OZAUKEE COUNTY — The Ozaukee County Board approved a resolution protecting the constitutional rights of Ozaukee County citizens on a vote of 16 to 9 Tuesday.
The resolution was sponsored by Supervisors David Irish and Joshua Haas and was presented to reaffirm the oath of office made by each County Board supervisor when the 2020-21 County Board term commenced, according to information provided to the board. The resolution bars any action by county employees, agents or elected officials that knowingly violates the United States Constitution and the Constitution of the state of Wisconsin.
A large group of people attended the meeting Tuesday morning.
Shelly Skovik supported the resolution and said the Constitution has been assaulted this past year, which other residents said as well during public comment.
“When you vote yes today, what you are saying to me and to we the people, who are the authority, (is) ‘I hear you, I see you,’” she said.
A number of people spoke of their support of the resolution, including Mark Gierl, alderman on the Mequon Common Council.
“If you don’t vote for this, your words mean nothing.”
However, there were some from the public who asked the County Board to turn down the resolution, like Audrea Sedlacek.
“Ozaukee County supervisors, you have already sworn your oath to uphold the Constitution when you took office, so I’m not sure why you feel it necessary to do it again, especially in this situation,” she said.
Brittany Vulich said the original resolution was intended and written with Second Amendment-specific information and that the current resolution is a smokescreen for that.
At the beginning of the meeting, Chairman Lee Schlenvogt stated that this resolution has nothing to do with making Ozaukee County a sanctuary county for guns, which some citizens were concerned about.
“This is strictly just a resolution protecting the constitutional rights of Ozaukee County citizens,” he said.
Supervisor Irish said the resolution is non-controversial and nonpolitical. He stated that the resolution says nothing about the county becoming a Second Amendment sanctuary.
“There’s been a lot of noise in what this resolution is and isn’t,” he said. “So let’s focus on the resolution before us. This is a constitutional rights resolution, not a constitutional right resolution.”
However, Supervisors Alice Read and Janette Braverman expressed concern of an underlying motive behind the resolution.
“Clearly this resolution today is not just a feel-good resolution about stating our support for the Constitution, but it’s a Trojan Horse for support for the group that is supporting the Second Amendment and the sanctuary movement,” Read said.

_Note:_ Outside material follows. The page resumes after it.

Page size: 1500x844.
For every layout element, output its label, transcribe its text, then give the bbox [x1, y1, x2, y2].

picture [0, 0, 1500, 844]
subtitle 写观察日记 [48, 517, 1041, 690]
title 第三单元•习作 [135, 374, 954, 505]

She added that she “believes the Constitution is under attack by people who believe that they have an individual decision about whether or not they support a law that was passed by our federal government and interpreted it to be constitutional by the courts.”

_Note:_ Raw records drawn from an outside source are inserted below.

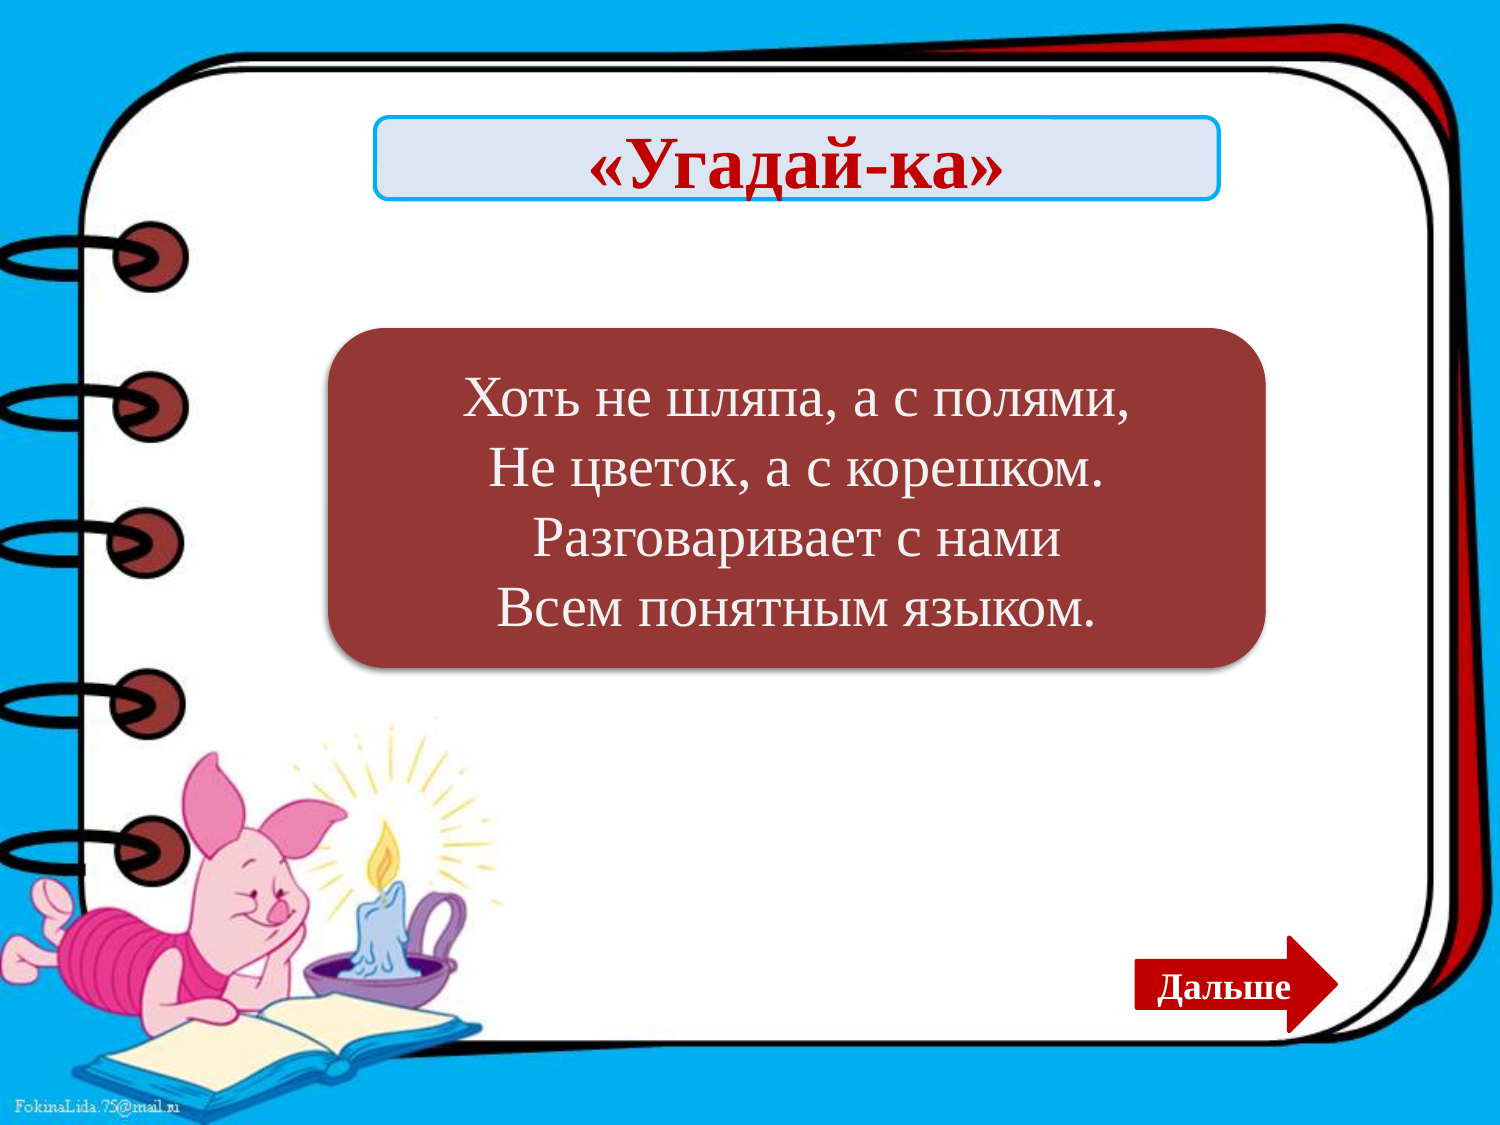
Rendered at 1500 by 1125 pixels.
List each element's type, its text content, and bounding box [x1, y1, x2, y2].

text_box [326, 326, 1268, 671]
text_box Дальше [1134, 935, 1338, 1034]
picture [0, 23, 1492, 1125]
text_box «Угадай-ка» [372, 115, 1221, 202]
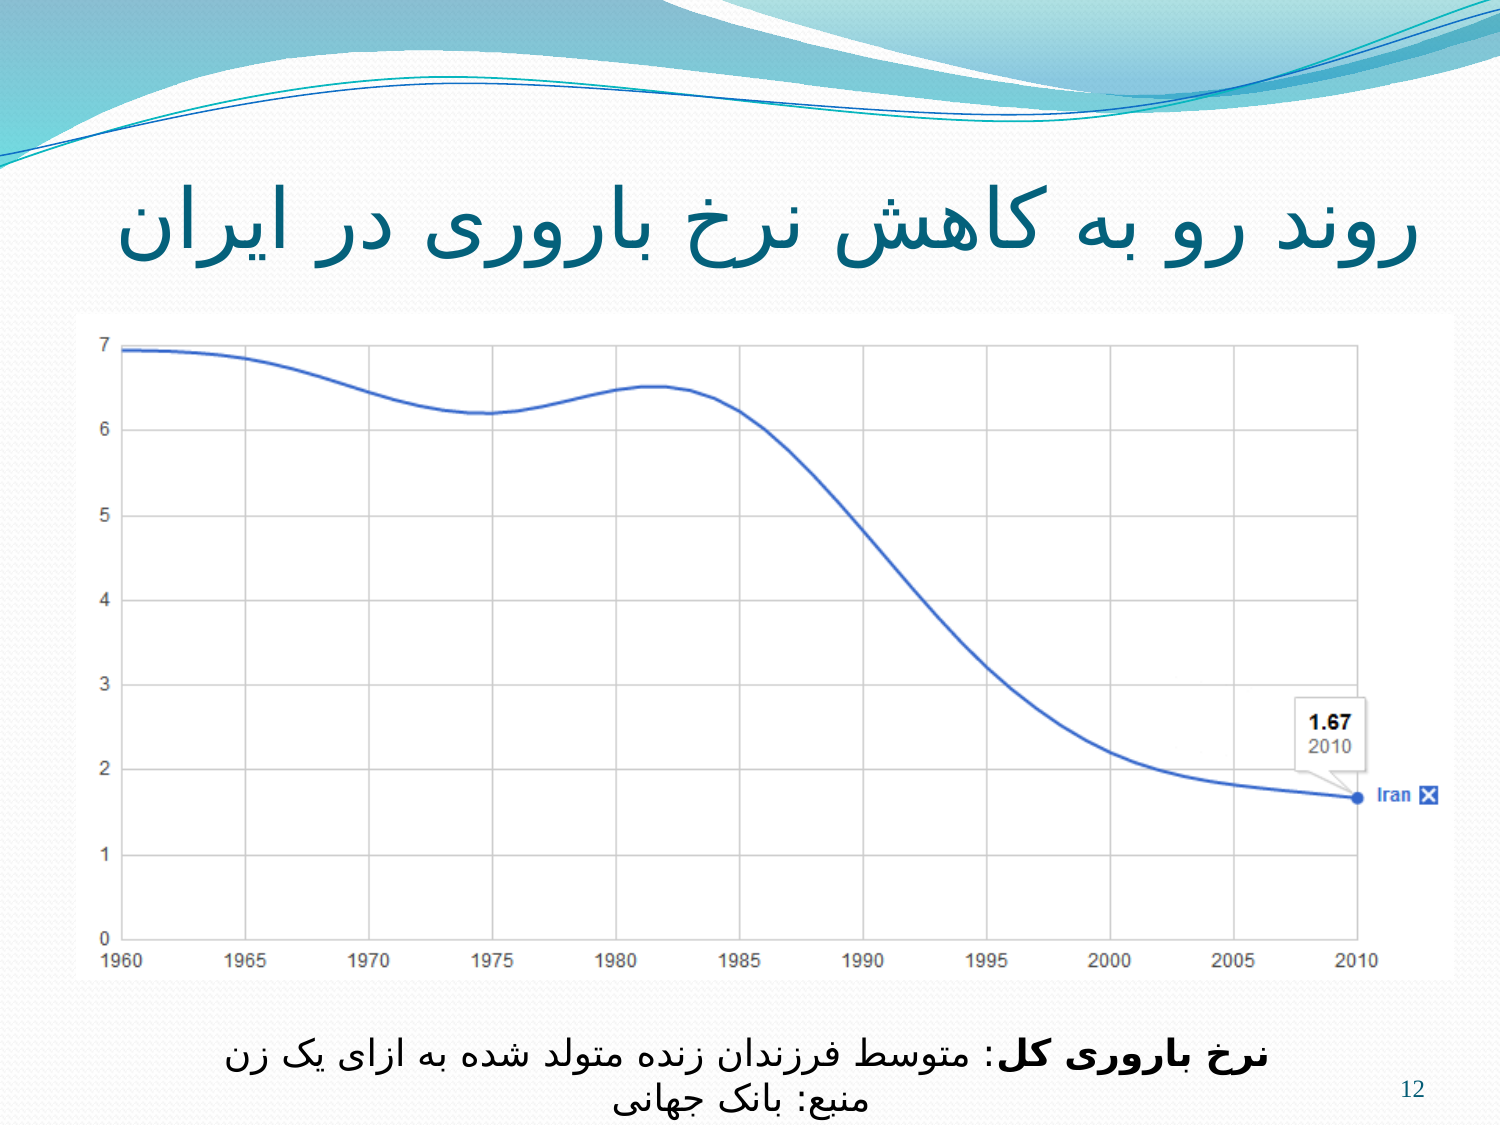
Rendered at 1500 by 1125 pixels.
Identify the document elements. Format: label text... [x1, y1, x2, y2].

title روند رو به کاهش نرخ باروری در ایران [88, 77, 1452, 266]
text_box نرخ باروری کل: متوسط فرزندان زنده متولد شده به ازای یک زن منبع: بانک جهانی [35, 999, 1459, 1125]
picture [76, 314, 1454, 981]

Supervisor Braverman said the underlying history and context in which the resolution was brought to the Executive Committee and County Board deeply concerned her. She also stated that the resolution was being pushed by those who mostly support views of the Republican party.
“If this resolution passes, my fear is that the Republican party will continue to drive the agenda of the County Board, especially given how easy it was for this one to be brought to the table,” she said. “We are supposed to be a non-partisan board, offering balanced views and making balanced decisions for all of our constituents. The boardroom is not balanced today. It is really one-sided, all around me.”

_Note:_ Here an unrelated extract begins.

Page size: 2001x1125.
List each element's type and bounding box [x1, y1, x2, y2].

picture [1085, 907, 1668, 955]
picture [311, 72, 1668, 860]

Supervisor Natalia Minkel-Dumit made a motion to bring the resolution back to the Executive Committee for further discussion, but that motion failed on a vote of 5 to 20. Supervisor Bruce Ross made a motion to postpone the resolution indefinitely and rise to state their oath of office once again, but that motion failed on a vote of 9 to 16.
Sen. Duey Stroebel, R-Saukville, made a statement in support of the resolution.
“I support the Ozaukee County Board’s decision to pass a resolution today declaring the county’s intent to respect the Constitutionally-protected rights of our citizens,” Stroebel said. “The past year and a half have been a tumultuous time. A pandemic was often used as an excuse to violate the clear limits of state law, a hotly contested election highlighted large divides in our communities, and the rule of law in some areas fell entirely by the wayside as lawlessness and rioting took over. In times like this it is good to be reminded of the timeless nature and enduring power of our Constitutionally-protected liberties.”
State Rep. Deb Andraca, D-Whitefish Bay, posted a statement regarding the resolution on Facebook.
“Although it was not the Second Amendment sanctuary resolution many supporters were hoping for, its intent was clear from those who spoke in support of the measure, and everyone knew what it was signaling,” she said.
Andraca added, “I believe that all board members who give up hours of their time to serve on the county board reaffirm their commitment to our community, the Constitution and their oath of office every day, and I thank them for their public service. I hope the board can return to nonpartisan county business from this point forward, and I look forward to working with them to do so.”